Understanding the multiplicity of roots is crucial in determining how many times a particular root appears in a polynomial. If a root appears more than once, it is said to have a multiplicity greater than one.
A simple example is when a factor like \( (x - a)^n \) occurs in the factorization of a polynomial. In this case, the root \( x = a \) has a multiplicity of \( n \).
In our original exercise, the root \( x = 0 \) has a multiplicity of 6, coming from the term \( 4x^6 \). This means \( x = 0 \) is a root repeated 6 times. In practical terms, this impacts the shape of the graph near \( x = 0 \), where it will "kiss" the x-axis instead of crossing it. Another root \( x = \frac{2}{3} \) has a multiplicity of 2, known as a double root, which also means the graph "touches" the axis at this point instead of crossing.

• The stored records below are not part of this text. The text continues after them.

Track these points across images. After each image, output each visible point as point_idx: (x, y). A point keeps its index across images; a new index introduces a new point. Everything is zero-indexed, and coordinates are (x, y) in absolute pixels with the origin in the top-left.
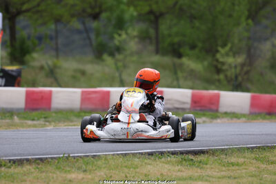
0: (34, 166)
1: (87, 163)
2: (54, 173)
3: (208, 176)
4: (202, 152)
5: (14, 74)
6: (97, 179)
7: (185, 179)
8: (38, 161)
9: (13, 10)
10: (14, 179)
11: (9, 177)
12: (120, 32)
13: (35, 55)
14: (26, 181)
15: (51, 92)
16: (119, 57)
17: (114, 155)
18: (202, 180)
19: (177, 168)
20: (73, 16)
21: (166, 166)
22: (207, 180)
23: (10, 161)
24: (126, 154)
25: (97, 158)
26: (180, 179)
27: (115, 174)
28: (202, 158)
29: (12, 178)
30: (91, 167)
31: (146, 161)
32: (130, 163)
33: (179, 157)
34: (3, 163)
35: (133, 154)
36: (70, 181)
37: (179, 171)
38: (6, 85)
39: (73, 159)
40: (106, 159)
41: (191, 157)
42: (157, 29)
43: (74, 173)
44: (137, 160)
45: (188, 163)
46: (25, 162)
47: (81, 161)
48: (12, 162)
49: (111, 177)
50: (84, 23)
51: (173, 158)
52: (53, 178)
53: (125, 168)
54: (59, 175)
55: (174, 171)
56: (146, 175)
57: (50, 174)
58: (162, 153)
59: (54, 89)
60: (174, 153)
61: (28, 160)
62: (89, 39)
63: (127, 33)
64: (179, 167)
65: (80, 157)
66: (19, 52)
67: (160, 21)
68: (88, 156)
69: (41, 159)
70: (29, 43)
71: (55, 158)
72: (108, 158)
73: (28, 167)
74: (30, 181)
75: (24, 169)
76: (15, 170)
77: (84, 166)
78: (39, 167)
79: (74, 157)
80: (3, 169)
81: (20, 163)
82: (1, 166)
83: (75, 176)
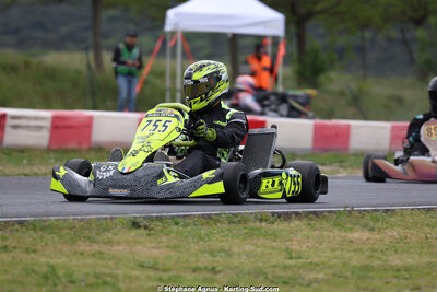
0: (305, 222)
1: (377, 220)
2: (331, 231)
6: (387, 240)
9: (302, 10)
11: (270, 235)
13: (333, 75)
14: (291, 240)
15: (348, 126)
17: (413, 209)
20: (386, 20)
23: (273, 214)
24: (429, 209)
25: (389, 213)
27: (411, 234)
29: (275, 236)
30: (380, 224)
32: (433, 220)
34: (264, 217)
36: (351, 241)
39: (357, 214)
40: (402, 215)
43: (357, 231)
46: (293, 216)
47: (368, 216)
48: (276, 216)
49: (406, 238)
50: (402, 31)
52: (329, 237)
53: (428, 230)
54: (337, 234)
57: (326, 233)
59: (353, 123)
61: (297, 214)
62: (410, 53)
65: (368, 211)
66: (310, 70)
68: (377, 210)
69: (315, 213)
70: (323, 57)
71: (333, 212)
72: (405, 213)
73: (298, 223)
74: (298, 240)
75: (292, 225)
76: (279, 226)
77: (371, 224)
78: (312, 222)
79: (359, 211)
80: (264, 224)
81: (287, 217)
82: (261, 220)
83: (358, 235)
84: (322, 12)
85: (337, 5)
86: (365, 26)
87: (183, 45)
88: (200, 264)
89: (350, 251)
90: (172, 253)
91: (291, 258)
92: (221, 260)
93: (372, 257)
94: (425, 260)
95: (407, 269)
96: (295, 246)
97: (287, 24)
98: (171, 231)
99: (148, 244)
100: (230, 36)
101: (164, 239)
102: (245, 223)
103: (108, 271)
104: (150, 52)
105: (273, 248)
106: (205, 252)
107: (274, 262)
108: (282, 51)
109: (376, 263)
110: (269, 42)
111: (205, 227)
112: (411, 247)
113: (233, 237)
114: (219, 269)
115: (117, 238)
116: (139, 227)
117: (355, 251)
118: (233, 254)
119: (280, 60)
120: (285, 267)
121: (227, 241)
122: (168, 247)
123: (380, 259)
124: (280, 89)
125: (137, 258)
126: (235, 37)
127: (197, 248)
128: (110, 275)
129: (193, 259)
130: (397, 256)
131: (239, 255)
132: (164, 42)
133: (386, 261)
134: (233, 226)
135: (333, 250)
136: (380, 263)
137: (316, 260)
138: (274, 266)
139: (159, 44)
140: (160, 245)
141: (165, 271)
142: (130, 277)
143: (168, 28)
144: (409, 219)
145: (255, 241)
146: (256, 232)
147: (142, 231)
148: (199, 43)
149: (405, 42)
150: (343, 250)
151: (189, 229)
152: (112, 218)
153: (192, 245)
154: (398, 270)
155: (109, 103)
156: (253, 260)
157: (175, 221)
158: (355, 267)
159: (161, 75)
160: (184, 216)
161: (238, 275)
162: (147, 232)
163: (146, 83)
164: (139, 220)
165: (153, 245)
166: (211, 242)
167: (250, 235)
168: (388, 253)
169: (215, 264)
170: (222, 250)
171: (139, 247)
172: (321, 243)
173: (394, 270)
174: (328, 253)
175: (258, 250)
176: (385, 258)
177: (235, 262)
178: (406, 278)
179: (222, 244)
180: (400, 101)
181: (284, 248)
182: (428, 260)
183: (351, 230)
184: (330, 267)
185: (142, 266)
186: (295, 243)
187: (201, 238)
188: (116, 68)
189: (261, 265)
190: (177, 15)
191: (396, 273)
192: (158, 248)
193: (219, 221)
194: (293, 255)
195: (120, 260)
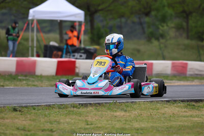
0: (94, 107)
1: (128, 106)
2: (106, 112)
3: (202, 115)
4: (201, 101)
5: (92, 51)
6: (132, 116)
7: (187, 117)
8: (97, 105)
9: (92, 9)
10: (81, 115)
11: (78, 114)
12: (163, 24)
14: (88, 116)
16: (162, 41)
18: (198, 117)
19: (184, 110)
20: (132, 13)
21: (177, 109)
22: (201, 117)
23: (79, 104)
25: (133, 103)
26: (184, 117)
27: (144, 113)
28: (200, 104)
29: (80, 114)
30: (129, 108)
31: (164, 105)
32: (154, 106)
33: (186, 104)
34: (75, 105)
35: (157, 101)
36: (116, 116)
37: (185, 112)
38: (87, 59)
39: (118, 104)
40: (139, 104)
41: (194, 103)
42: (187, 23)
44: (159, 105)
45: (191, 107)
47: (124, 105)
48: (81, 105)
49: (141, 115)
50: (140, 18)
51: (182, 104)
52: (105, 115)
53: (151, 111)
54: (109, 113)
55: (181, 112)
56: (163, 114)
57: (104, 113)
58: (175, 101)
60: (183, 101)
61: (90, 104)
62: (143, 28)
63: (167, 26)
64: (185, 109)
65: (123, 102)
67: (190, 18)
69: (99, 104)
70: (102, 31)
71: (108, 103)
72: (141, 103)
73: (91, 108)
74: (91, 116)
75: (88, 109)
76: (82, 110)
77: (125, 108)
78: (98, 108)
79: (120, 103)
80: (75, 109)
81: (86, 105)
82: (74, 107)
83: (119, 113)
84: (102, 10)
85: (109, 6)
86: (122, 16)
87: (37, 26)
88: (45, 128)
89: (115, 121)
90: (33, 123)
91: (88, 125)
92: (55, 126)
93: (126, 123)
94: (150, 125)
95: (142, 129)
96: (89, 119)
97: (86, 15)
98: (32, 113)
99: (21, 119)
100: (59, 21)
101: (28, 116)
102: (66, 108)
103: (2, 131)
104: (22, 29)
105: (79, 120)
106: (48, 122)
107: (80, 127)
108: (83, 28)
109: (127, 126)
110: (77, 24)
111: (48, 110)
112: (143, 119)
113: (60, 115)
114: (54, 130)
115: (6, 116)
116: (17, 111)
117: (118, 121)
118: (61, 123)
119: (82, 32)
120: (85, 129)
121: (58, 117)
122: (30, 120)
123: (130, 124)
124: (82, 46)
125: (16, 125)
126: (61, 22)
127: (43, 120)
128: (3, 133)
129: (42, 125)
130: (138, 123)
131: (64, 123)
132: (28, 25)
133: (132, 125)
134: (60, 110)
135: (107, 121)
136: (130, 126)
137: (99, 125)
138: (80, 128)
139: (26, 25)
140: (27, 119)
141: (29, 131)
142: (12, 134)
143: (30, 18)
144: (143, 106)
145: (71, 117)
146: (71, 113)
147: (18, 113)
148: (44, 25)
149: (141, 24)
150: (112, 121)
151: (40, 111)
152: (4, 107)
153: (41, 119)
154: (138, 130)
155: (3, 53)
156: (70, 126)
157: (34, 108)
158: (118, 129)
159: (27, 40)
160: (38, 105)
161: (63, 132)
162: (20, 113)
163: (20, 43)
164: (17, 108)
165: (23, 119)
166: (50, 118)
167: (69, 114)
168: (133, 121)
169: (52, 128)
170: (56, 121)
171: (17, 120)
172: (102, 118)
173: (136, 130)
174: (105, 122)
175: (72, 121)
176: (131, 124)
177: (62, 126)
178: (141, 134)
179: (55, 118)
180: (138, 51)
181: (84, 120)
182: (151, 124)
183: (116, 111)
184: (106, 129)
185: (18, 129)
186: (90, 118)
187: (45, 115)
188: (7, 37)
189: (74, 128)
190: (34, 12)
191: (137, 131)
192: (26, 121)
193: (54, 107)
194: (89, 123)
195: (8, 126)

Factoring polynomials is the process of breaking down a polynomial into a product of simpler polynomials which, when multiplied together, give the original polynomial.
This is an essential skill because it simplifies the process of finding roots of the polynomial. For the given function \( f(x) = 4x^4(9x^4 - 12x^3 + 4x^2) \)
, we began by identifying common factors. We factored out \( x^2 \) from \( 9x^4 - 12x^3 + 4x^2 \), resulting in this: \( f(x) = 4x^6(9x^2 - 12x + 4) \).

• This multiple-step factoring allows us to easily identify zeros and their multiplicities.
• Each factor corresponds to a potential zero of the polynomial.

Factoring can sometimes be complex, but it simplifies solving, allowing us to systematically address each polynomial factor.

The quadratic formula provides a method for finding the roots of quadratic equations. It's a formula that applies when you have a quadratic equation of the form \( ax^2 + bx + c = 0 \).
In the formula, given by \( x = \frac{-b \pm \sqrt{b^2 - 4ac}}{2a} \), the letters \( a, b, \text{ and } c \) represent the coefficients of the terms in the quadratic equation.
Using our exercise:

• \( a = 9 \)
• \( b = -12 \)
• \( c = 4 \)

Plugging these values into the quadratic formula helps us find the roots of \( 9x^2 - 12x + 4 = 0 \).
The formula gives us roots directly, and if calculated properly, it is foolproof for any quadratic!

The discriminant is an important part of the quadratic formula, denoted as \( b^2 - 4ac \).
It helps determine the nature of the roots without actually solving the quadratic equation.
Depending on the value:

• If \( b^2 - 4ac > 0 \), there are two distinct real roots.
• If \( b^2 - 4ac = 0 \), there is one real root with multiplicity two, known as a double root.
• If \( b^2 - 4ac < 0 \), there are no real roots.

In the given exercise, the discriminant is \( 144 - 144 = 0 \), leading to one real double root \( x = \frac{2}{3} \).
This tool helps quickly ascertain the root structure of quadratics!